Many new “free” social recruiting and networking services are launching while talent acquisition and talent management vendors rush to add “social” functionality as quickly as possible. But the return on investment (ROI) for purchasers of talent-focused social media tools and systems is as yet unknown. Information on what works and what doesn’t is unevenly available, being passed around largely by word of mouth with little verification.
Businesses are scrambling to capture the “social rain” and explore ways to take advantage of the potential of social networking to improve their competitiveness and their workforce management and performance. To bring clarity to the frenzy and confusion requires education about both the benefits and proper management of social media, and education requires research-based facts. That’s why, as part of my Human Capital Management agenda for 2011 ,I’m embarking on a benchmark research project titled “Social Networking and Talent Acquisition: Workforce Best Practices in the Age of Social Media.” And by the way, this topic is related to another, business collaboration ,which brings together people and technology to increase productivity and performance for competitive advantage. New benchmark research on collaboration is forthcoming as well, which will extend across all lines of business and their activities, including the talent management components as part of the overall business collaboration story.
The social networking benchmark research will focus solely on its impact on talent acquisition and people management.

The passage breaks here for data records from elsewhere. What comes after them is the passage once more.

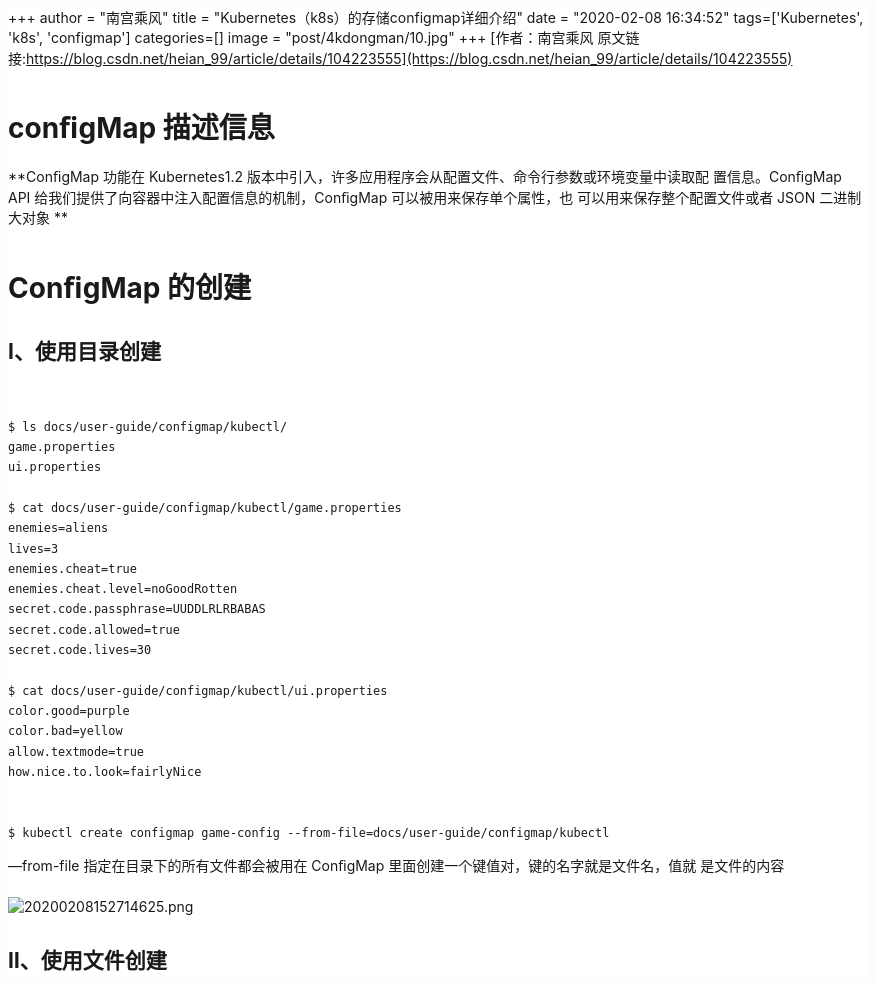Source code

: +++
author = "南宫乘风"
title = "Kubernetes（k8s）的存储configmap详细介绍"
date = "2020-02-08 16:34:52"
tags=['Kubernetes', 'k8s', 'configmap']
categories=[]
image = "post/4kdongman/10.jpg"
+++
[作者：南宫乘风   原文链接:https://blog.csdn.net/heian_99/article/details/104223555](https://blog.csdn.net/heian_99/article/details/104223555)

# conﬁgMap 描述信息 

**ConﬁgMap 功能在 Kubernetes1.2 版本中引入，许多应用程序会从配置文件、命令行参数或环境变量中读取配 置信息。ConﬁgMap API 给我们提供了向容器中注入配置信息的机制，ConﬁgMap 可以被用来保存单个属性，也 可以用来保存整个配置文件或者 JSON 二进制大对象 **

# ConﬁgMap 的创建 

## Ⅰ、使用目录创建<br>  

```
$ ls docs/user-guide/configmap/kubectl/
game.properties
ui.properties

$ cat docs/user-guide/configmap/kubectl/game.properties
enemies=aliens
lives=3
enemies.cheat=true
enemies.cheat.level=noGoodRotten
secret.code.passphrase=UUDDLRLRBABAS
secret.code.allowed=true
secret.code.lives=30

$ cat docs/user-guide/configmap/kubectl/ui.properties
color.good=purple
color.bad=yellow
allow.textmode=true
how.nice.to.look=fairlyNice


$ kubectl create configmap game-config --from-file=docs/user-guide/configmap/kubectl

```

—from-file 指定在目录下的所有文件都会被用在 ConﬁgMap 里面创建一个键值对，键的名字就是文件名，值就 是文件的内容<br><br>![20200208152714625.png](https://img-blog.csdnimg.cn/20200208152714625.png)

## Ⅱ、使用文件创建 
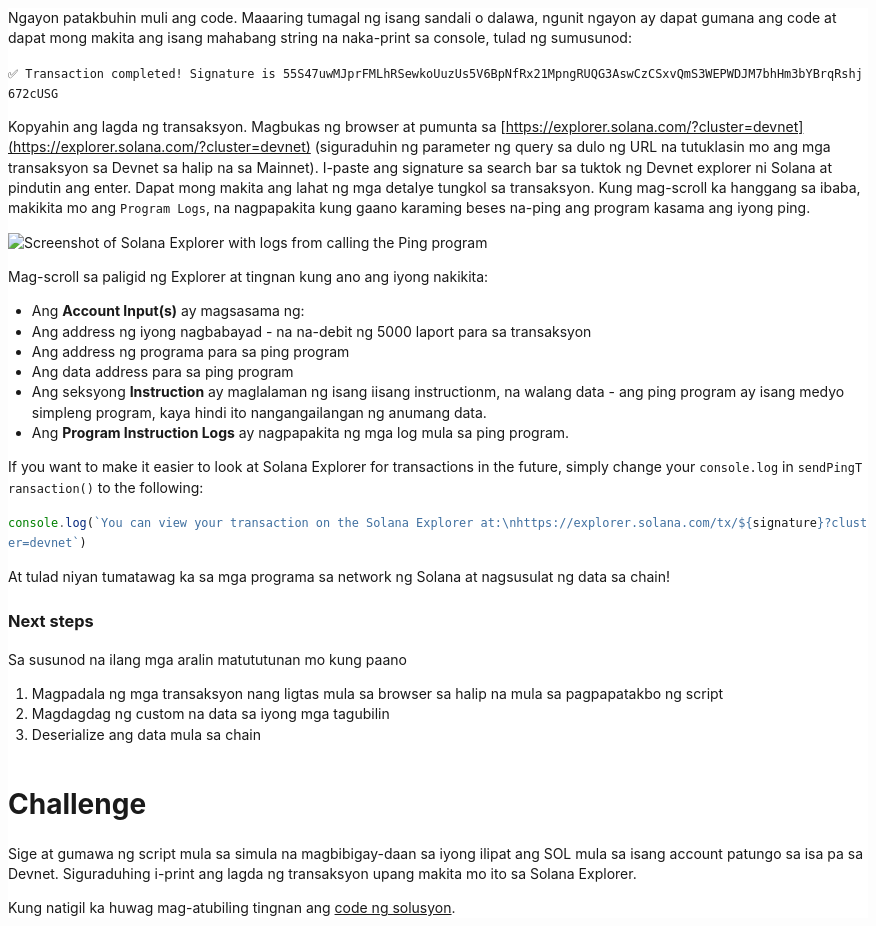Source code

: Ngayon patakbuhin muli ang code. Maaaring tumagal ng isang sandali o dalawa, ngunit ngayon ay dapat gumana ang code at dapat mong makita ang isang mahabang string na naka-print sa console, tulad ng sumusunod:

```
✅ Transaction completed! Signature is 55S47uwMJprFMLhRSewkoUuzUs5V6BpNfRx21MpngRUQG3AswCzCSxvQmS3WEPWDJM7bhHm3bYBrqRshj672cUSG
```

Kopyahin ang lagda ng transaksyon. Magbukas ng browser at pumunta sa [https://explorer.solana.com/?cluster=devnet](https://explorer.solana.com/?cluster=devnet) (siguraduhin ng parameter ng query sa dulo ng URL na tutuklasin mo ang mga transaksyon sa Devnet sa halip na sa Mainnet). I-paste ang signature sa search bar sa tuktok ng Devnet explorer ni Solana at pindutin ang enter. Dapat mong makita ang lahat ng mga detalye tungkol sa transaksyon. Kung mag-scroll ka hanggang sa ibaba, makikita mo ang `Program Logs`, na nagpapakita kung gaano karaming beses na-ping ang program kasama ang iyong ping.

![Screenshot of Solana Explorer with logs from calling the Ping program](../../assets/solana-explorer-ping-result.png)

Mag-scroll sa paligid ng Explorer at tingnan kung ano ang iyong nakikita:
  - Ang **Account Input(s)** ay magsasama ng:
   - Ang address ng iyong nagbabayad - na na-debit ng 5000 laport para sa transaksyon
   - Ang address ng programa para sa ping program
   - Ang data address para sa ping program
  - Ang seksyong **Instruction** ay maglalaman ng isang iisang instructionm, na walang data - ang ping program ay isang medyo simpleng program, kaya hindi ito nangangailangan ng anumang data.
  - Ang **Program Instruction Logs** ay nagpapakita ng mga log mula sa ping program.

[//]: # "TODO: these would make a good question-and-answer interactive once we have this content hosted on solana.com, and can support adding more interactive content easily."

If you want to make it easier to look at Solana Explorer for transactions in the future, simply change your `console.log` in `sendPingTransaction()` to the following:

```typescript
console.log(`You can view your transaction on the Solana Explorer at:\nhttps://explorer.solana.com/tx/${signature}?cluster=devnet`)
```

At tulad niyan tumatawag ka sa mga programa sa network ng Solana at nagsusulat ng data sa chain!

### Next steps

Sa susunod na ilang mga aralin matututunan mo kung paano

1. Magpadala ng mga transaksyon nang ligtas mula sa browser sa halip na mula sa pagpapatakbo ng script
2. Magdagdag ng custom na data sa iyong mga tagubilin
3. Deserialize ang data mula sa chain

# Challenge

Sige at gumawa ng script mula sa simula na magbibigay-daan sa iyong ilipat ang SOL mula sa isang account patungo sa isa pa sa Devnet. Siguraduhing i-print ang lagda ng transaksyon upang makita mo ito sa Solana Explorer.

Kung natigil ka huwag mag-atubiling tingnan ang [code ng solusyon](https://github.com/Unboxed-Software/solana-ping-client).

Social networking can add a dimension to companies’ activities, so it is no surprise that human resources and talent management groups have interest in these sites and services. Talent acquisition, management and optimization are fundamentally social activities, requiring personal contact, discussion and judgment. Social networks constitute powerful new communication channels that can be used for recruiting, collaboration, learning and knowledge sharing; what’s required is that businesses find the right ways to use them.
In today’s business environment, talent acquisition and management processes require the support of technology that provides social business tools and resources that can help the organization more effectively screen, assess, select, train, develop and manage its human capital.
I look forward to conducting this in-depth benchmark research on all things social in talent management today. We will strive to bring clarity where there is still much confusion. And as well, we’ll conduct a corresponding Value Index to address buyers’ strategies for evaluating, purchasing and implementing these social networking talent acquisition and management systems.